> **Problem statement**
Using the material below, print the line that contains "right knee: (389, 597)", the line that contains "right front paw: (458, 456)", and every line in between, exactly and nothing else.

###

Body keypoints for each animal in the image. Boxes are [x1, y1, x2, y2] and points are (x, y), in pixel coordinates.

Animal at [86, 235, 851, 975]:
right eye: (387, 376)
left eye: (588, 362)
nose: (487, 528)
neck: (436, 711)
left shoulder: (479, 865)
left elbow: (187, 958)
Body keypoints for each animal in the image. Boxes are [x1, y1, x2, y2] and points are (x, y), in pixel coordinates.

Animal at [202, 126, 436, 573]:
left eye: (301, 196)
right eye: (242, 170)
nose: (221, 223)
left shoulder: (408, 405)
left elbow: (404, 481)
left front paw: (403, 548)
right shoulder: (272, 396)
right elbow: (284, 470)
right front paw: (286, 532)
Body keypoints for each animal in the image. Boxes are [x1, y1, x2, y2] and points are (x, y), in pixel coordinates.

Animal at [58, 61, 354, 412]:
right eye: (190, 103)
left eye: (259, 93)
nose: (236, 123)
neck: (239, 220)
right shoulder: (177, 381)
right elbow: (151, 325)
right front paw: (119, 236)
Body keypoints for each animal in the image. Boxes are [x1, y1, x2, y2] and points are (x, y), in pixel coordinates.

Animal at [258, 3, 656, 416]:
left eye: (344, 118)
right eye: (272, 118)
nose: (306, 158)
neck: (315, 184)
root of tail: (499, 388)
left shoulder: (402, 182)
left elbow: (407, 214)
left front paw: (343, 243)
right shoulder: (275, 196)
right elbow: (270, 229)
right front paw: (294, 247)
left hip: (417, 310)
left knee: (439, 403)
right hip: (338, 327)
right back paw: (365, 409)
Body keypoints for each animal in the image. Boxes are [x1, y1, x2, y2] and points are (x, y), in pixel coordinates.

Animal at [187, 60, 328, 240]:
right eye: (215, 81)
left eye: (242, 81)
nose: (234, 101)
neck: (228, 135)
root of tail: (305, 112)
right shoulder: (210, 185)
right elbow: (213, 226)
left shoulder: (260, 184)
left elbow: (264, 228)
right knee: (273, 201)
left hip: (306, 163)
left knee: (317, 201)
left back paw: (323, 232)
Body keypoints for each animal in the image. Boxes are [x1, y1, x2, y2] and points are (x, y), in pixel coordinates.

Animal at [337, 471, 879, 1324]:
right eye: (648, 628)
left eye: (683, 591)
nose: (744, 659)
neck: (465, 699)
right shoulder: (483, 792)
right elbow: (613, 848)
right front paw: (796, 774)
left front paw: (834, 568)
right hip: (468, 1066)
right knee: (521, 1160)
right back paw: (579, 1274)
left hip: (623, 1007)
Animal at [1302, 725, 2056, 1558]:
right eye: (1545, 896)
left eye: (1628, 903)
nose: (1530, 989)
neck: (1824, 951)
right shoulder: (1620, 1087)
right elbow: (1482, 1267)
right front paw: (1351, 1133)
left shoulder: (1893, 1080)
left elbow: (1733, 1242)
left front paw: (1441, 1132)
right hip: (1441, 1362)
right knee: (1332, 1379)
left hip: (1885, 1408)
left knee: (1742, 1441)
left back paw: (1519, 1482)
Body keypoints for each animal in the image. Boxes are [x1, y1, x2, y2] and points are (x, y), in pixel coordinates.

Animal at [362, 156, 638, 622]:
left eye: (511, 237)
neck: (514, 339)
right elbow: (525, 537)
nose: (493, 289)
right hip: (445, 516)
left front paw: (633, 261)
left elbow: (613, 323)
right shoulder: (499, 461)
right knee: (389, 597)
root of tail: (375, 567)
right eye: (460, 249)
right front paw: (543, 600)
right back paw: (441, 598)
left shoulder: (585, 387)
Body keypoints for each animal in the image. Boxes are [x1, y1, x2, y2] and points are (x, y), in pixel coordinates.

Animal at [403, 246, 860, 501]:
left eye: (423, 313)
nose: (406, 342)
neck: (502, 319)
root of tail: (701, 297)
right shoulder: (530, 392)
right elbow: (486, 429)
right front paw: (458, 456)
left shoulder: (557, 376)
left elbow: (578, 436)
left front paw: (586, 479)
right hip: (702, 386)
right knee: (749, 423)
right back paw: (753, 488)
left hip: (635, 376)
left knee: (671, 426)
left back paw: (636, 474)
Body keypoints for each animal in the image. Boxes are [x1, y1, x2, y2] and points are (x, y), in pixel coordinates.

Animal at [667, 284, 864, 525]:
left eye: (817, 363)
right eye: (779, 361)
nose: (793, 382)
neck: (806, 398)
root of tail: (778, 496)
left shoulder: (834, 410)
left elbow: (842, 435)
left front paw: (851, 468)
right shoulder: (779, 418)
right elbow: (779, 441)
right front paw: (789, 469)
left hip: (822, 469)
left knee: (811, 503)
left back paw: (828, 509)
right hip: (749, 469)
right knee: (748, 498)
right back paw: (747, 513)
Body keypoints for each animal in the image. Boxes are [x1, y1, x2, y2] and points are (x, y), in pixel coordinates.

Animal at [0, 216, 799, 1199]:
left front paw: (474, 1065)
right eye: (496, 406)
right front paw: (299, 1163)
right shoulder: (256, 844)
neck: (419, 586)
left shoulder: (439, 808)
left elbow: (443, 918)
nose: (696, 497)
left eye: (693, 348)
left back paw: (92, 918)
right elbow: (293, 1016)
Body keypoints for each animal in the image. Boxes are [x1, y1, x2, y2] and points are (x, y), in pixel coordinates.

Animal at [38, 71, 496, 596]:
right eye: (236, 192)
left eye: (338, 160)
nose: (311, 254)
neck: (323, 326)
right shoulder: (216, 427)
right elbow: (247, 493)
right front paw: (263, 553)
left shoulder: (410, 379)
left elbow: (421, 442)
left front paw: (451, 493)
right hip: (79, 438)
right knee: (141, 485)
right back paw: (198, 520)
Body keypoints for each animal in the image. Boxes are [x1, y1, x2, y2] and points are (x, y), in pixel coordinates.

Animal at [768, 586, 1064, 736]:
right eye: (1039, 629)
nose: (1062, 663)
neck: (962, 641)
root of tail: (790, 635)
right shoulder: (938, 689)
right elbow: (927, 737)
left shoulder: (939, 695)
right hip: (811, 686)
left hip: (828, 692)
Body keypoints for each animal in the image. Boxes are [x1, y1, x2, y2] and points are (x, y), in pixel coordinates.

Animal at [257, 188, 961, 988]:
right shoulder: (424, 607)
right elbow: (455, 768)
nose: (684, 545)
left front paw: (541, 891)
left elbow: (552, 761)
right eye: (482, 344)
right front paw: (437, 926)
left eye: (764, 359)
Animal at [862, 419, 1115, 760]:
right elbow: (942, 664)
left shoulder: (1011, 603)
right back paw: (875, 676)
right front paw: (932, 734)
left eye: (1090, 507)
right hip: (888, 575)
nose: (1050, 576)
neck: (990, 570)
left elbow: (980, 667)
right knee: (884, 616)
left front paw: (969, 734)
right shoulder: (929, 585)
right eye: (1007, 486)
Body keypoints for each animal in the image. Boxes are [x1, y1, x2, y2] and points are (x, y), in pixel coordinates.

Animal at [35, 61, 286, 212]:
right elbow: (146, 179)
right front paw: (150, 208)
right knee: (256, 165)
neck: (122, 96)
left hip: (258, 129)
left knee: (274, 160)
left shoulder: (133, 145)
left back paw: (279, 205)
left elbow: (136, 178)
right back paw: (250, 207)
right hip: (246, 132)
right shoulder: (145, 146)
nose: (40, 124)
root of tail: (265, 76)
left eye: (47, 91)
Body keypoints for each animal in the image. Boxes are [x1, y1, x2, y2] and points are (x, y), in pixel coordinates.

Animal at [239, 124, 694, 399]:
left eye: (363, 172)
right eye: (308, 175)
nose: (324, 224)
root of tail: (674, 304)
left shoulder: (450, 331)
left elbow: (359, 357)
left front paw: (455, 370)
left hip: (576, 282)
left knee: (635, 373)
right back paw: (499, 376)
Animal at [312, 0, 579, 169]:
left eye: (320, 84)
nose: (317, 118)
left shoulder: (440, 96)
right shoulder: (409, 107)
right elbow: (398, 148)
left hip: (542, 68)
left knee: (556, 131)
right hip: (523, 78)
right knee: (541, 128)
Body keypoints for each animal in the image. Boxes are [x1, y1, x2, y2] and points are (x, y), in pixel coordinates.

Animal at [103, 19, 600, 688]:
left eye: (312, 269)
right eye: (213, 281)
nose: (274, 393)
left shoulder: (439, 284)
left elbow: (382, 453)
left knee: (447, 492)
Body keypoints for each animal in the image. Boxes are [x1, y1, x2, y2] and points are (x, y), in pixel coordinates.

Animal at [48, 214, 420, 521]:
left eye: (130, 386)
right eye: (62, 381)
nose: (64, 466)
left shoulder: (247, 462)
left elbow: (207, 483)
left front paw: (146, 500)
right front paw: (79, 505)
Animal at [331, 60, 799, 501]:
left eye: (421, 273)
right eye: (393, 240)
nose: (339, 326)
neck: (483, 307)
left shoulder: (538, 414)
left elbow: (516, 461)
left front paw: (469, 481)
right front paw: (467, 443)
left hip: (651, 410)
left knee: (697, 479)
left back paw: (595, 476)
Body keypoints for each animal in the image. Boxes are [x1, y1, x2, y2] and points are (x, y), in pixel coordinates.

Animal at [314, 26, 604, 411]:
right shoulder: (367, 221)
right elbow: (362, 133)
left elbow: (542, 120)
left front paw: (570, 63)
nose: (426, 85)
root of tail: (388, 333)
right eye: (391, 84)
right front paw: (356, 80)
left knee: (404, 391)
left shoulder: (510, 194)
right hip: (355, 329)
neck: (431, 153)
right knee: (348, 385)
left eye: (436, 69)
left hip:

###

> **Exercise answer**
right knee: (389, 597)
root of tail: (375, 567)
right eye: (460, 249)
right front paw: (543, 600)
right back paw: (441, 598)
left shoulder: (585, 387)
Body keypoints for each animal in the image. Boxes are [x1, y1, x2, y2] and points are (x, y), in pixel coordinates.

Animal at [403, 246, 860, 501]:
left eye: (423, 313)
nose: (406, 342)
neck: (502, 319)
root of tail: (701, 297)
right shoulder: (530, 392)
right elbow: (486, 429)
right front paw: (458, 456)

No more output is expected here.